Through tools such as Visual Studio (which even Facebook uses for app development) GitHub, an open-source app development tool, which Microsoft acquired in 2018, Microsoft wants to enable and empower professionals of different hues marry their domain expertise with the ability to write code. Nadella stated that India had the second largest pool of developers after the U.S. and that he was excited about the prospects of GitHub which recently launched a hub in India.
While Nadella spoke of various branches of digital technology—like Internet of things, data analytics, cloud computing, and others—he peppered his talk with examples of how Microsoft has been working with Indian companies to make their businesses more efficient. Nadella let on that cab aggregator Ola may soon use the technology from one of Microsoft’s pilot projects in India, which uses sensors and the rear and front cameras of a phone to assess how safely a car is being driven. Ola, Nadella said, might use this technology to screen drivers and lease out cars to those considered safe.
After ending his keynote, Nadella was joined on stage by Mukesh Ambani, Asia’s richest billionaire and chairman, Reliance Industries Ltd (RIL). RIL’s wireless broadband and digital services arm, Reliance Jio Infocomm (Jio) and Microsoft entered into a partnership last year to jointly build data centres in India and make cutting-edge cloud services available to enterprises, especially Indian SMBs, at reasonable prices.

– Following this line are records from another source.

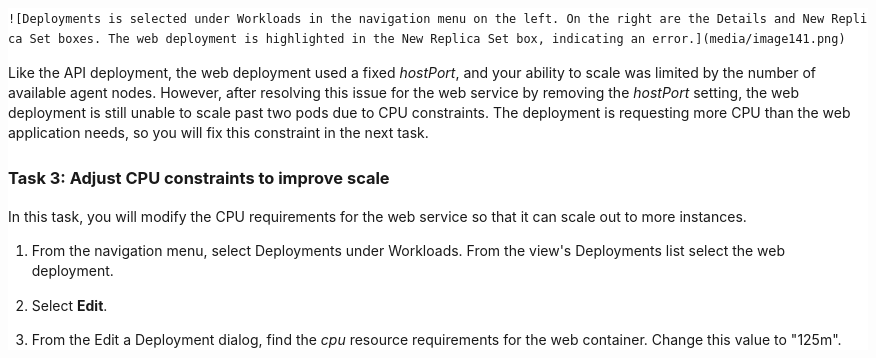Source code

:     ![Deployments is selected under Workloads in the navigation menu on the left. On the right are the Details and New Replica Set boxes. The web deployment is highlighted in the New Replica Set box, indicating an error.](media/image141.png)

Like the API deployment, the web deployment used a fixed *hostPort*, and your ability to scale was limited by the number of available agent nodes. However, after resolving this issue for the web service by removing the *hostPort* setting, the web deployment is still unable to scale past two pods due to CPU constraints. The deployment is requesting more CPU than the web application needs, so you will fix this constraint in the next task.

### Task 3: Adjust CPU constraints to improve scale

In this task, you will modify the CPU requirements for the web service so that it can scale out to more instances.

1. From the navigation menu, select Deployments under Workloads. From the view's Deployments list select the web deployment.

2. Select **Edit**.

3. From the Edit a Deployment dialog, find the *cpu* resource requirements for the web container. Change this value to "125m".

Ambani began a fireside chat with Nadella by congratulating the latter on his achievements at Microsoft and said that his inspiring leadership of the global multinational company was a matter of pride for Indians. “What I admire and what I have learnt from your leadership style is if you have empathy, if you rely on partnerships, if you build trust and relationships, if you think about every mistake as a learning opportunity, if you believe it is not products or profit but people and their continuous reinvention of capabilities (that) is the strength of an organisation,”Ambani said.
The RIL chairman, who was accompanied by his daughter Isha, who is a director on the board of Jio and Reliance Retail, said that he was glad to note that Microsoft had engaged with India on a scale larger than what many other global multinational had. “We are very excited about the partnership that Jio and Microsoft will have and that will be the defining partnership of this decade,” Ambani said.
Speaking about the power of technology and how it was transforming India, Ambani said that president Trump, during his current visit to India, would see a very different India than what his predecessors Barack Obama, Bill Clinton, and James Carter had seen. He also highlighted how the base of broadband wireless users in India had increased, as data prices rapidly dropped. Jio and Microsoft’s partnership, Ambani said, would help the Indian economy “pole-vault” by encouraging SMBs—who had the mindset but not the tool set—to adopt the latest digital technology. “I believe every Indian and every entrepreneur has the potential to be the next Dhirubhai Ambani (Ambani’s late father and RIL’s founder) or the next Bill Gates (Microsoft’s co-founder),” Ambani concluded.
Microsoft also launched an India-focussed initiative called 100X100X100 on Monday. The program seeks to provide a fillip to startups that offer software as a service (SaaS) to B2B (business-to-business) clients. As a part of this, Microsoft will bring together 100 companies that will commit $100,000 each for enterprise-ready solutions from 100 such startups.